Despite progress in immunotherapy, identifying patients that respond has remained a challenge. Through analysis of whole-exome and targeted sequence data from 5,449 tumors, we found a significant correlation between tumor mutation burden (TMB) and tumor purity, suggesting that low tumor purity tumors are likely to have inaccurate TMB estimates. We developed a new method to estimate a corrected TMB (cTMB) that was adjusted for tumor purity and more accurately predicted outcome to immune checkpoint blockade (ICB). To identify improved predictive markers together with cTMB, we performed whole-exome sequencing for 104 lung tumors treated with ICB. Through comprehensive analyses of sequence and structural alterations, we discovered a significant enrichment in activating mutations in receptor tyrosine kinase (RTK) genes in nonresponding tumors in three immunotherapy treated cohorts. An integrated multivariable model incorporating cTMB, RTK mutations, smoking-related mutational signature and human leukocyte antigen status provided an improved predictor of response to immunotherapy that was independently validated.

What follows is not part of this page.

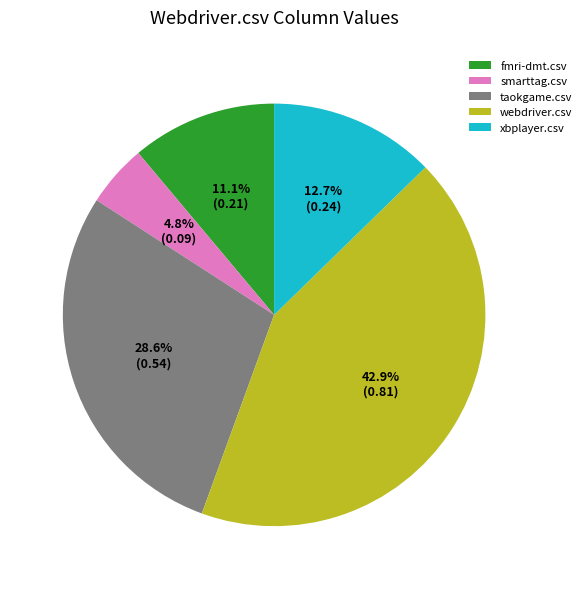

Does any single category account for the majority?

No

尽管免疫疗法取得了进展，但确定有反应的患者仍然是一个挑战。通过分析来自 5,449 个肿瘤的全外显子组和靶向序列数据，我们发现肿瘤突变负荷 (TMB) 与肿瘤纯度之间存在显着相关性，这表明低肿瘤纯度肿瘤可能具有不准确的 TMB 估计值。我们开发了一种新方法来估计校正的 TMB (cTMB)，该方法针对肿瘤纯度进行了调整，并更准确地预测了免疫检查点阻断 (ICB) 的结果。为了与 cTMB 一起确定改进的预测标志物，我们对用 ICB 治疗的 104 个肺肿瘤进行了全外显子组测序。通过对序列和结构变化的综合分析，我们发现在三个免疫疗法治疗的队列中，在无应答肿瘤中激活受体酪氨酸激酶 (RTK) 基因的突变显着富集。一个整合了 cTMB、RTK 突变、吸烟相关突变特征和人类白细胞抗原状态的综合多变量模型提供了一个经过独立验证的对免疫治疗反应的改进预测因子。